Monday, August 26, 2013

Bad Data Handbook Review

Bad Data Handbook from O'Reilly is a collection of essays and articles by different authors having as common theme data, or “bad”  data to be precise. The “badness” of the data in this case is more of a perceived quality, rather than an inherent one. Arguably, data can be surprising, unpredictable, defective or deficient but rarely thoroughly bad.

The different chapters are generally well written and they can be read in any order. The book contains a wide range of interesting situations, from machine learning war stories, to data quality issues, to modelling and processing concerns. To be clear, this book is not a programming guide but it is full of practical advice and recommendations.

Some of the chapters I particularly enjoyed are:

Crouching Table, Hidden Network by Bobby Norton
In some situations where relational databases are thoughtlessly used, a graph database is a way better fit. This chapter explores such a case around a plausible business requirement to explore the rationale and the impact of moving from a relational to a graph model. A clever analogy with fractals is used to illustrate the point and the chapter ends with database-agnostic example queries using Gremlin.

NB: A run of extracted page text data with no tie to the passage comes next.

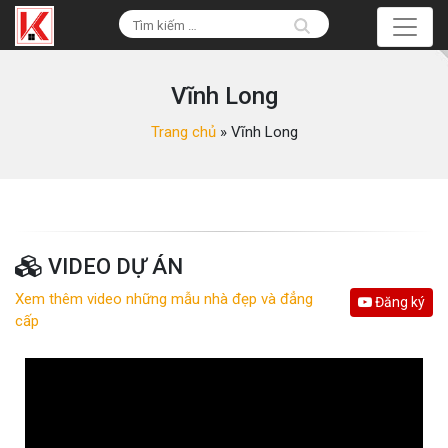
Vĩnh Long
Trang chủ
»
Vĩnh Long
VIDEO DỰ ÁN
Xem thêm video những mẫu nhà đẹp và đẳng
Đăng ký
cấp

How to Feed and Care for Your Machine-Learning Experts by Pete Warden
A culinary title hides the intriguing story of how Jetpac devised a machine-learning solution to analyse and classify massive volumes of holiday photos to produce meaningful visual recommendations. The stories starts from building an initial manual solution, and goes all the way to organising a successful data science competition on Kaggle. There are a number of generally interesting points to be learnt from this story, the counterintuitive but successful use of meta-data being a striking example.

Detecting Liars and the Confused in Contradictory Online Reviews by Jacob Perkins
Effective sentiment analysis is essential for any business trying to produce relevant recommendations for its users. Weotta does so by automatically analysing reviews of local businesses. Behind a deceptively simple requirement, there are a number of challenges to be overcome with the quality of the data such as the dealing with polarised language, double negatives and humorous tone. The chapter details the process of developing and training a classifier built on top of Python’s NLTK. Very interesting.

Obvious to say, with such a varied book it is hard to please everyone and some chapters were slightly less aligned with my interests. Overall though, the book is a fun and worthy read if you are interested in data science and engineering.